イギリスでは今、Z世代がお酒よりもダンベルを選ぶという、新たなトレンドが生まれているようだ。
イギリスのジム事情:Z世代は4割!
話題のトレンドを伝えたのは「Daily Mail」。イギリスに250店舗を展開するフィットネスジムチェーン「The Gym Group」のオーナーWill Orr氏は、Z世代がジム通いを増加させている現状について紹介している。
同社では、会員の40%をZ世代が占めているというから驚きだ。Orr氏は、「Z世代は、以前の世代とは異なり、ジム通いを『雑用』ではなく、『社交の場』として捉えている」ともコメント。
健康とメンタルヘルスが最優先
同氏によれば、Z世代は健康やメンタルヘルスへの関心が非常に高く、お酒を飲むよりも運動することを優先する傾向があるという。たしかに、彼らは健康に関する知識も豊富で、身体的、精神的な健康のメリットを理解した上で、ジムでのトレーニングを積極的に楽しんでいるのだろう。

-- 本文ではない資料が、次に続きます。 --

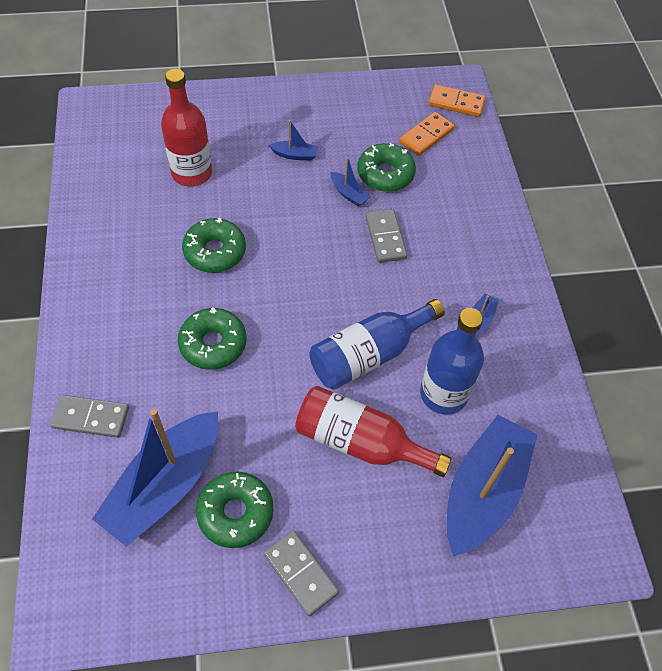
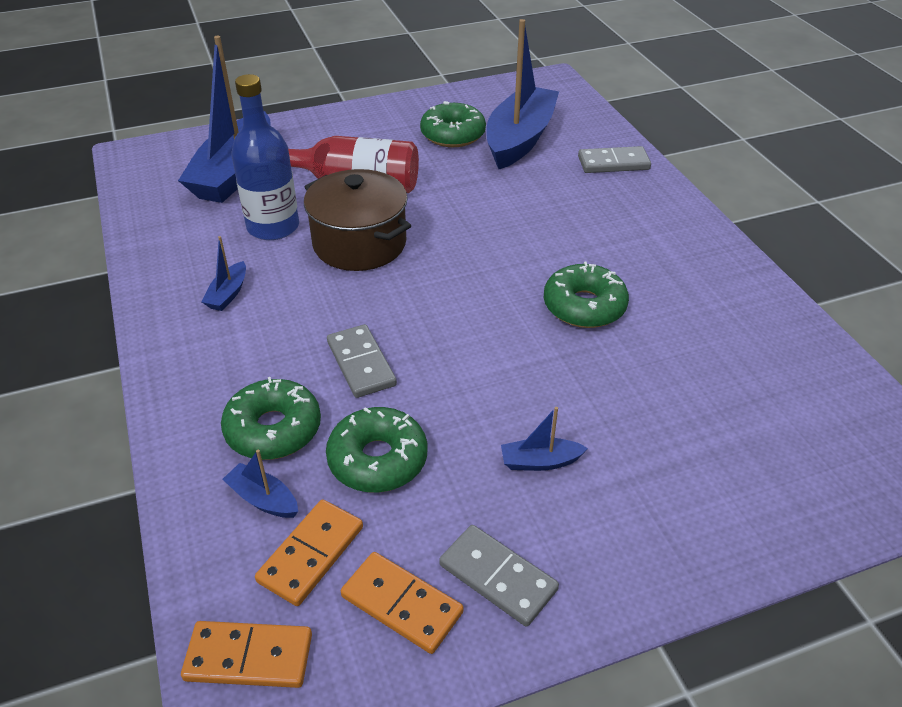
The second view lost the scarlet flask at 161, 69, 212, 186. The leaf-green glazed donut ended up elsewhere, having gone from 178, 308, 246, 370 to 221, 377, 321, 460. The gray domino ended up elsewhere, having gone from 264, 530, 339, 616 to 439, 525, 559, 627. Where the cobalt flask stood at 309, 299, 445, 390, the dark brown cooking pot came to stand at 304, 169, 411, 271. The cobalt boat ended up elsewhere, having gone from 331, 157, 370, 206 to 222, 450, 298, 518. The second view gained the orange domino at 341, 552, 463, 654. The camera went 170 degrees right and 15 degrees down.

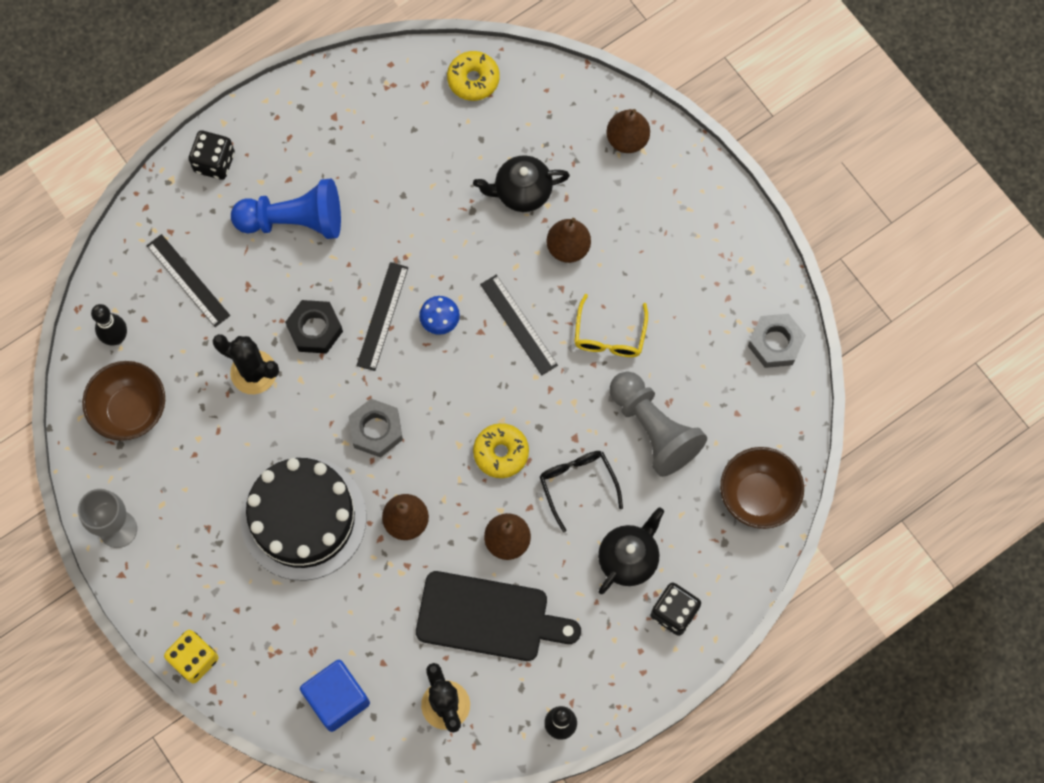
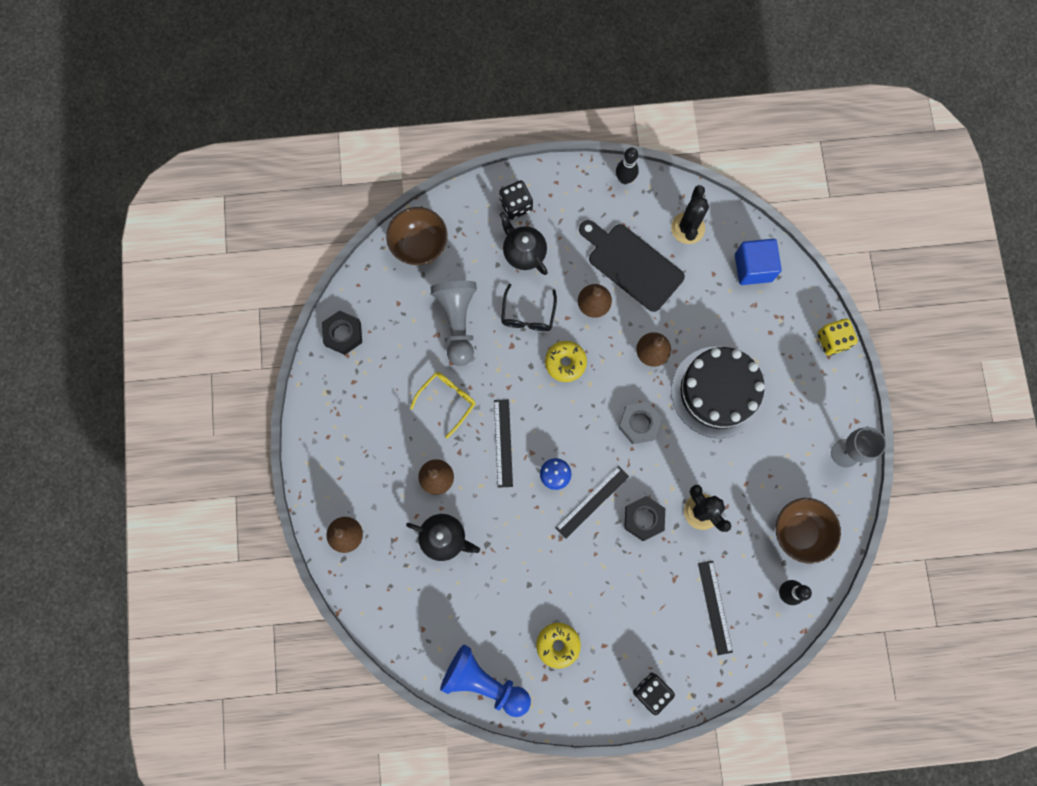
The cobalt chess pawn ended up elsewhere, having gone from 231, 179, 341, 239 to 440, 645, 531, 717. The golden glazed donut ended up elsewhere, having gone from 447, 51, 500, 101 to 536, 623, 581, 668. The ebony china teapot at 598, 507, 664, 594 ended up facing another way, 75 degrees clockwise from before. What was the gray hex nut at 748, 314, 806, 368 turned into the ebony hex nut at 322, 310, 362, 355. The camera went 150 degrees left and 5 degrees up.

運動だけでなく、ジムに行くこと自体を望んでいるイギリスのZ世代。これは、金曜夜になると好んでパブへと出かけていたミレニアルズをはじめ、以前の世代とは大きく異なる点だとOrr氏は指摘する。
Z世代の消費とコミュニティ
イギリスで起こっているこの現象、実のところ日本のZ世代にも通じるものがあるのかもしれない。
ノンアルコール飲料市場の拡大や、ヨガやピラティス、パーソナルトレーニングジムの人気に象徴されるように、日本の若者たちの間でも健康志向は高まっている。さらに、SNSを通じた情報交換やコミュニティ形成が活発なZ世代にとって、ジムは共通の趣味を持つ仲間と繋がり、新たな人間関係を築く場としての魅力もあるのではないか。
多様な選択肢の中から、自分の好みに合ったフィットネスを見つけることで、体を動かすことが、どこか義務的なものから日々の生活を充実させる「楽しみ」へと変化する。
お酒を介したコミュニケーションが、すべてジム通いへと取って代わるわけではないだろうが、Z世代のライフスタイルに、静かなる変化の兆しが見えるのは事実だ。